The final method that I would like to touch on just very briefly is a method which I referred to at the beginning of this lecture as an equiripple design method. And basically, the notion here is that we've seen that there is a trade off between the transition region on the one hand, and pass band and stop band ripple on the other hand.
Well, one could inquire as to whether, in at least in some sense, we could design for ourselves an optimum class of filters. And indeed, you can. And in fact, it's possible to show that the optimum strategy in terms of minimizing pass band or stop band ripple, or in terms of minimizing a transition band, is to design the filter to have an equiripple frequency response characteristic. Well, one way of setting up the optimal condition-- and it turns out that there are a variety of ways, and these are discussed in quite a bit more detail in the text.

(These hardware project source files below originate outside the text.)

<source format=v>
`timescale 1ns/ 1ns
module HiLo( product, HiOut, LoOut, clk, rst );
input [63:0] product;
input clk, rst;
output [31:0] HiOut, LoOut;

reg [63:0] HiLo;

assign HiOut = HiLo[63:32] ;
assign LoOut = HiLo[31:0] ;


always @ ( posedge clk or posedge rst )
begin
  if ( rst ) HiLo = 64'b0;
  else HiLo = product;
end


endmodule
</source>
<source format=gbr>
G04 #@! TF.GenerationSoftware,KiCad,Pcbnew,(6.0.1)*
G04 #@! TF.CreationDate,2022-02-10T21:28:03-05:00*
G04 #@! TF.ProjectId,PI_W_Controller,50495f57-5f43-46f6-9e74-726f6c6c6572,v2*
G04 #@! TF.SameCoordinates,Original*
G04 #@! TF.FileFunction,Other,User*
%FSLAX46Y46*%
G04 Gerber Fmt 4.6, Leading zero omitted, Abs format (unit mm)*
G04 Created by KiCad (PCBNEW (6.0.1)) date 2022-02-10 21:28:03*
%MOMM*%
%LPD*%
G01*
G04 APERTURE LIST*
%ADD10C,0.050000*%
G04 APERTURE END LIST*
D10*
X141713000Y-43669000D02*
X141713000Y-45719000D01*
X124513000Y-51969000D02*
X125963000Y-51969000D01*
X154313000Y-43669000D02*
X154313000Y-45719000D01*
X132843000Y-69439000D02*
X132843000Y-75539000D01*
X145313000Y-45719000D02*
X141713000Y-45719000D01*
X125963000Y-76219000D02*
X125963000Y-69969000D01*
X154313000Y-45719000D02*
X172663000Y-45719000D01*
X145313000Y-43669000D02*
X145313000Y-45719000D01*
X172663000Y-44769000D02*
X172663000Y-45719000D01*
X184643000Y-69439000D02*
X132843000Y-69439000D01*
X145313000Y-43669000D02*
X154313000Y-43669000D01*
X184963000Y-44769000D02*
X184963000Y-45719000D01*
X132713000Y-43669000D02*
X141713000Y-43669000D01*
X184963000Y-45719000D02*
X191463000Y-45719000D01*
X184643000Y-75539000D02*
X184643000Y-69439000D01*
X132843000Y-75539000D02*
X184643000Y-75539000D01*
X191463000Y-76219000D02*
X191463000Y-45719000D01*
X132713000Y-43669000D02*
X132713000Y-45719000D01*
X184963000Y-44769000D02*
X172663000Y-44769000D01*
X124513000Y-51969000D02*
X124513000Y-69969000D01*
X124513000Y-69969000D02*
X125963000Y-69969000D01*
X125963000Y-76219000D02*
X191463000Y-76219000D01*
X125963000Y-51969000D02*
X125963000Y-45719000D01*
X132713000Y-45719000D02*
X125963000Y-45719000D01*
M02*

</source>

But for example, if we pick a pass band cutoff frequency and a stop band cutoff frequency. Furthermore, if we, of course, are going to allow some deviation in the pass band and some deviation in the stop band, if in addition, we fix the ratio of stop band to pass band ripple, and if we then inquire as to what sort of characteristic should result if delta 1, the pass band ripple, or equivalently, delta 2, the stop band ripple is minimized-- this should be delta 2-- so if delta 1 and delta 2 are minimized, it turns out it can be shown that that implies an equiripple characteristic in the pass band, and an equiripple characteristic in the stop band. That is, the ripples in the pass band should alternate between the upper and lower limits. And the ripples in a stop band should alternate between the upper and lower limits.

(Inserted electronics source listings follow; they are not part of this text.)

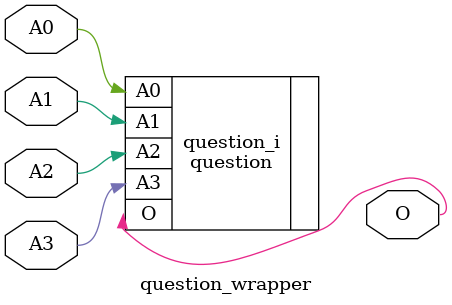
<source format=v>
`timescale 1 ps / 1 ps

module question_wrapper
   (A0,
    A1,
    A2,
    A3,
    O);
  input A0;
  input A1;
  input A2;
  input A3;
  output O;

  wire A0;
  wire A1;
  wire A2;
  wire A3;
  wire O;

  question question_i
       (.A0(A0),
        .A1(A1),
        .A2(A2),
        .A3(A3),
        .O(O));
endmodule

</source>
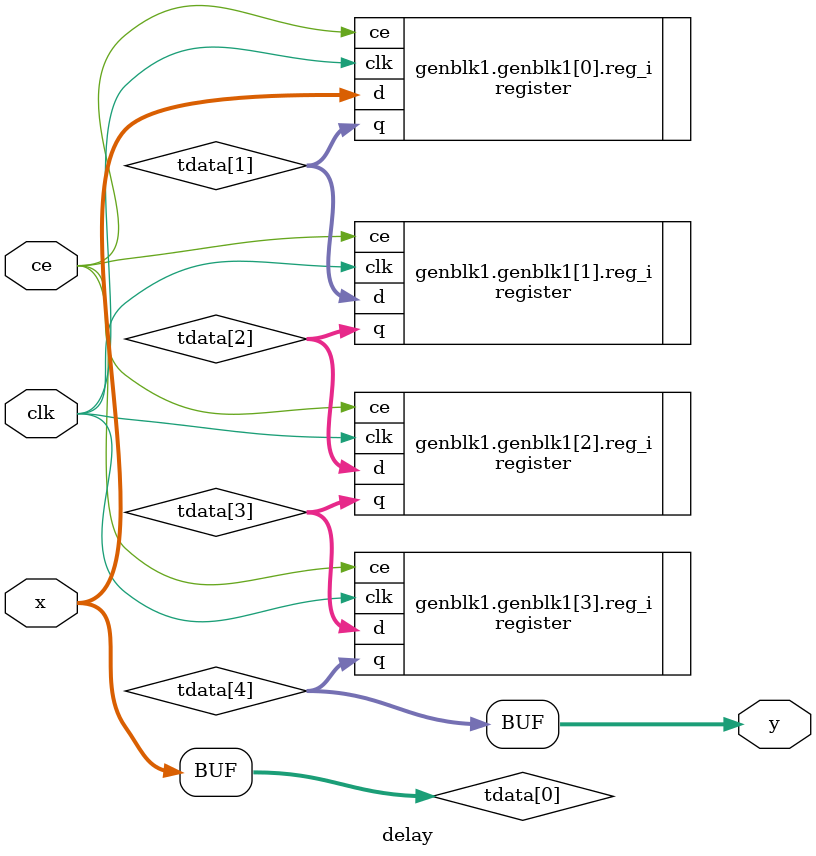
<source format=v>
`timescale 1ns / 1ps

module delay
#(
    parameter N = 8,
    parameter DELAY = 4
)
(
    input clk,
    input ce,
    input [N-1:0]x,
    output [N-1:0]y
);

wire [N-1:0] tdata [DELAY:0];


genvar i;

generate
    if(DELAY==0)
        assign y=x;
    else
    begin
        for(i=0; i<DELAY; i=i+1)
        begin
            register
            #( 
                .N(N)
            ) reg_i
            (
                .clk(clk),
                .ce(ce),
                .d(tdata[i]),
                .q(tdata[i+1])
            );        
        end
        
        assign tdata[0] = x;
        assign y = tdata[DELAY];   
    
    end

endgenerate


endmodule

</source>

In the text, there are discussed several algorithmic procedures for actually designing equiripple filters. We won't go through those details in this lecture. Mainly, I want to emphasize the point that there are procedures that allow you to implement designs of this type. And that designs of this type are optimum. Let me just show you one example of an optimum equiripple finite impulse response filter that was designed when our computer budget was particularly big.
This is an example of a length 251 point finite impulse response digital filter, designed using one of the algorithms that is discussed in the text. And you can see that, indeed, the equiripple characteristics are evident in the pass band. This curve corresponds to the frequency characteristics plotted in dB. So the pass band ripple doesn't show up. So with that scale expanded, we can see the ripple. And then we have the ripple in the stop band. There should be 125 ripples all together.

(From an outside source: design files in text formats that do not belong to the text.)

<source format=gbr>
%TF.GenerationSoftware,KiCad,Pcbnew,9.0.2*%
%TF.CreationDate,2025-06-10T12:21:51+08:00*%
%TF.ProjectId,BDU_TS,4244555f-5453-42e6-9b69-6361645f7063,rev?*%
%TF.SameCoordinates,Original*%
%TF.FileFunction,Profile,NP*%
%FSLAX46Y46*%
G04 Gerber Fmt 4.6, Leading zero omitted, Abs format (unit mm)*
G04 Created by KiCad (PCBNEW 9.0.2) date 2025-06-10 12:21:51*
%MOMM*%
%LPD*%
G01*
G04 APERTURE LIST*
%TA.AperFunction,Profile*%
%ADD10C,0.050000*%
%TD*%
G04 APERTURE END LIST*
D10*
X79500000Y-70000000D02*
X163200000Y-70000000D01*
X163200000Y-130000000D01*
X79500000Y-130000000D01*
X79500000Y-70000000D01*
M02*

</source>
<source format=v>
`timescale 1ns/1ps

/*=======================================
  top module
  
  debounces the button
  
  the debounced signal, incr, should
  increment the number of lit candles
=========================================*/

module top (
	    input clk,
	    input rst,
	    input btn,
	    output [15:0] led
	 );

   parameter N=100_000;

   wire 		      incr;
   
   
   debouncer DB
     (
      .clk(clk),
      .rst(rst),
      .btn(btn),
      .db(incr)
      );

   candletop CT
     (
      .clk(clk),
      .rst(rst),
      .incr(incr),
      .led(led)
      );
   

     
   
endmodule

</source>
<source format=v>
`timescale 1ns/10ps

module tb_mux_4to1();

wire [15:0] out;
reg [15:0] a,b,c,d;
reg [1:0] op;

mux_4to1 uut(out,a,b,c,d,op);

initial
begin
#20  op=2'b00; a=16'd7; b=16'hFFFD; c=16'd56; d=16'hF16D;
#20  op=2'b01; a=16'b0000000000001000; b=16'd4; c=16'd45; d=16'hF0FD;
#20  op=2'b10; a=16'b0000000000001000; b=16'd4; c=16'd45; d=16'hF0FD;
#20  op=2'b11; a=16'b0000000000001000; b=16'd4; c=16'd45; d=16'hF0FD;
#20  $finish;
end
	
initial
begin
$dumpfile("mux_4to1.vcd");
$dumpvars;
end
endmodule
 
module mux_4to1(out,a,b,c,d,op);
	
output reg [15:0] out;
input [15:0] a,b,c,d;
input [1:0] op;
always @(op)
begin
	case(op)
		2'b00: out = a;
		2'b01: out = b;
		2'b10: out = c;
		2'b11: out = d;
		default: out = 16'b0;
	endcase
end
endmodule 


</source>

And in fact, we could see if that was true. We could [AUDIO OUT] one, two, three. But let's not do that. Obviously, there's a very sharp transition band. And what turns out to be minus approximately 80-- approximately minus 85 dB attenuation in the stop band. So this is an example of a very high order equiripple optimum finite impulse response digital filter that was designed using one of the algorithms discussed in the text.
OK. Well, this, as I indicated at the beginning of the lecture, was intended primarily as a very brief overview of finite impulse response digital filter design. Hopefully, it gives you some appreciation for the style of the design techniques. There are, of course, a large number of details, some of which are discussed in the text and some of which aren't. But in any case, this, then, concludes our discussion of the design of infinite impulse response and finite impulse response digital filters.
In the next lecture, we will begin a new topic, specifically the topic involving the computation of the discrete Fourier transform. Thank you.